Es tan bello el rascacielos que casi palidece la blancura gótica de la catedral de San Patricio. Los católicos han encontrado una ubicación privilegiada en la quinta avenida, la principal avenida del mundo. Justo enfrente del Rockefeller Center, el emblema de los poderosos de las finanzas. En medio de rascacielos que nos elevan hasta las estrellas. Delante de sinfonías que puntúan mil variedades del jazz con simplicidades minimalistas.
James Remwick la construyó en 1879. Las torres se añadieron diez años más tarde. El neogótico sirvió también aquí como un lenguaje esplendoroso y apasionado, como el emblema de una religión de mitos y de la Virgen María. Dentro se puede invocar a la virgen de Guadalupe. Las catedrales góticas son como los castillos de los creyentes, como las efusiones colectivas, como la mística de las piedras. Las torres suben igual que llamados, como picos de plegarias. Resulta hermoso y exaltante encontrarse con San Patricio.
Pero el rascacielos que hay detrás es otro tipo de oración. Me quedo pasmado con esa simplicidad afortunada, con ese color oscuro que recoge infinitudes de azul, con esa variedad de matices en las ventanas sobre el mismo motivo, igual que pensamientos a partir de la misma idea. Parece como si fuera la gigantesca tela de un indio con sus colores misteriosos, o infinitas ensoñaciones de blues encerradas en un envase de cristal, o la gran caja de cerillas donde se esconden todos los fósforos apagados, todos los deseos del inconsciente.

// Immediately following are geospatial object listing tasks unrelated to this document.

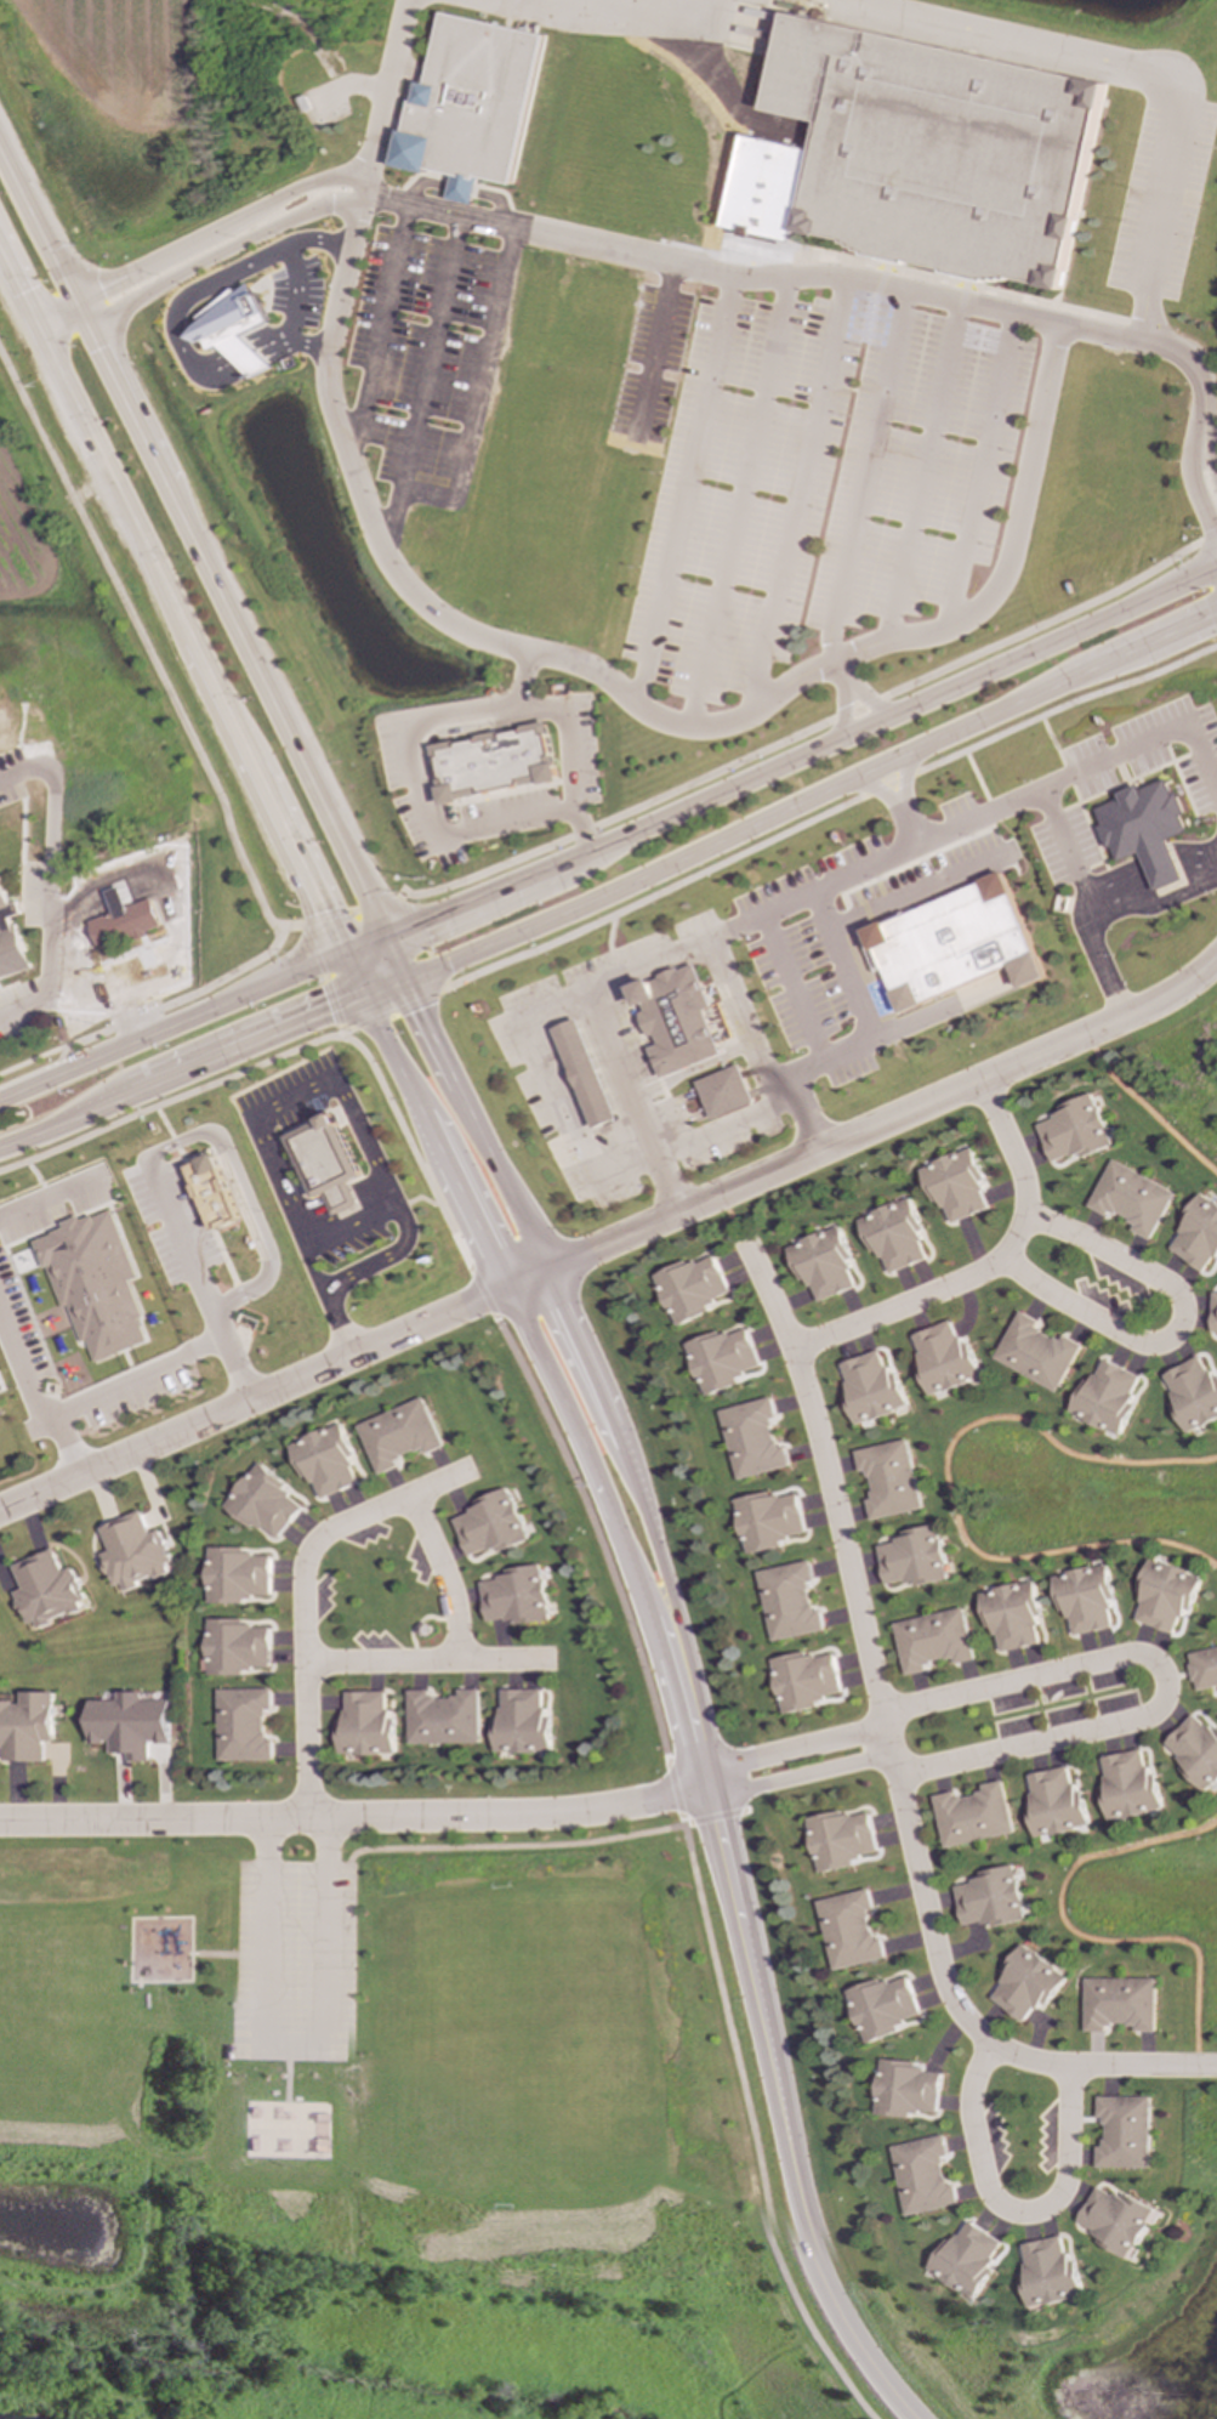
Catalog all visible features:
road: (616, 12)
road: (981, 34)
crop: (112, 54)
building: (468, 105)
building: (934, 152)
road: (1161, 199)
road: (313, 239)
road: (192, 244)
road: (197, 266)
road: (849, 279)
road: (292, 293)
traffic signals: (76, 303)
traffic signals: (87, 322)
traffic signals: (26, 327)
road: (169, 328)
building: (232, 329)
road: (303, 343)
road: (418, 384)
road: (679, 494)
road: (791, 495)
road: (733, 503)
road: (374, 545)
road: (1006, 549)
crop: (27, 551)
road: (199, 570)
road: (178, 636)
road: (143, 659)
road: (520, 679)
road: (842, 694)
road: (422, 722)
road: (809, 726)
building: (492, 763)
road: (1084, 766)
road: (809, 798)
road: (895, 804)
road: (830, 809)
road: (635, 828)
building: (1142, 829)
road: (48, 860)
road: (1214, 861)
road: (1147, 873)
road: (142, 879)
road: (912, 896)
road: (1084, 900)
road: (349, 911)
building: (124, 921)
traffic signals: (380, 939)
building: (10, 942)
road: (422, 942)
building: (951, 944)
traffic signals: (336, 954)
road: (659, 961)
road: (147, 976)
road: (325, 979)
traffic signals: (402, 984)
road: (85, 988)
road: (789, 989)
road: (381, 992)
road: (184, 997)
traffic signals: (360, 1000)
road: (860, 1008)
road: (394, 1009)
building: (676, 1020)
road: (756, 1054)
road: (33, 1059)
road: (58, 1061)
road: (689, 1070)
building: (586, 1074)
gas station: (586, 1074)
road: (181, 1077)
road: (25, 1089)
building: (725, 1092)
road: (170, 1100)
road: (1143, 1111)
road: (256, 1125)
road: (473, 1126)
building: (1072, 1130)
road: (433, 1142)
building: (325, 1163)
road: (592, 1167)
building: (953, 1185)
road: (242, 1187)
building: (211, 1192)
road: (44, 1197)
building: (1129, 1199)
road: (729, 1221)
building: (1195, 1234)
building: (892, 1235)
road: (614, 1239)
building: (820, 1263)
road: (980, 1267)
road: (307, 1269)
road: (350, 1275)
road: (200, 1278)
building: (91, 1283)
building: (690, 1289)
building: (1213, 1313)
road: (1169, 1326)
building: (1034, 1353)
building: (941, 1359)
building: (720, 1360)
road: (22, 1378)
building: (868, 1387)
road: (112, 1389)
building: (1191, 1394)
building: (1104, 1397)
building: (400, 1435)
building: (752, 1440)
building: (327, 1461)
building: (887, 1479)
road: (941, 1481)
road: (636, 1500)
building: (265, 1503)
road: (609, 1510)
building: (766, 1521)
building: (491, 1525)
building: (135, 1553)
building: (910, 1558)
building: (238, 1576)
building: (50, 1590)
road: (304, 1592)
building: (515, 1596)
building: (1163, 1596)
building: (1083, 1599)
building: (787, 1602)
building: (1010, 1615)
road: (451, 1621)
building: (931, 1641)
building: (237, 1647)
road: (377, 1662)
building: (1203, 1669)
road: (1157, 1678)
building: (803, 1681)
road: (650, 1712)
building: (443, 1719)
building: (520, 1724)
building: (132, 1725)
building: (244, 1725)
building: (28, 1726)
building: (365, 1726)
road: (786, 1743)
building: (1195, 1751)
road: (894, 1762)
road: (797, 1775)
building: (1127, 1787)
building: (1054, 1804)
building: (972, 1816)
road: (351, 1817)
building: (840, 1840)
road: (497, 1846)
building: (990, 1899)
building: (849, 1930)
road: (1076, 1935)
building: (1025, 1985)
building: (1118, 2004)
building: (882, 2007)
road: (291, 2044)
building: (905, 2090)
road: (771, 2094)
park: (288, 2130)
building: (1124, 2132)
park: (389, 2136)
building: (923, 2176)
road: (1011, 2215)
building: (1117, 2221)
building: (968, 2260)
building: (1051, 2274)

Hay una belleza asombrosa en esa inmensa sencillez del cristal oscuro. Y dialoga con la catedral igual que dialogaría un pintor abstracto con un místico, un explorador de las praderas con un poeta, un compositor negro con un reformador. Los dos edificios forman una paradoja exultante. Y en esa paradoja está la esencia de Nueva York. Uno se queda parado, y el rascacielos suena en nuestro interior como resuenan las torres profusas de la catedral.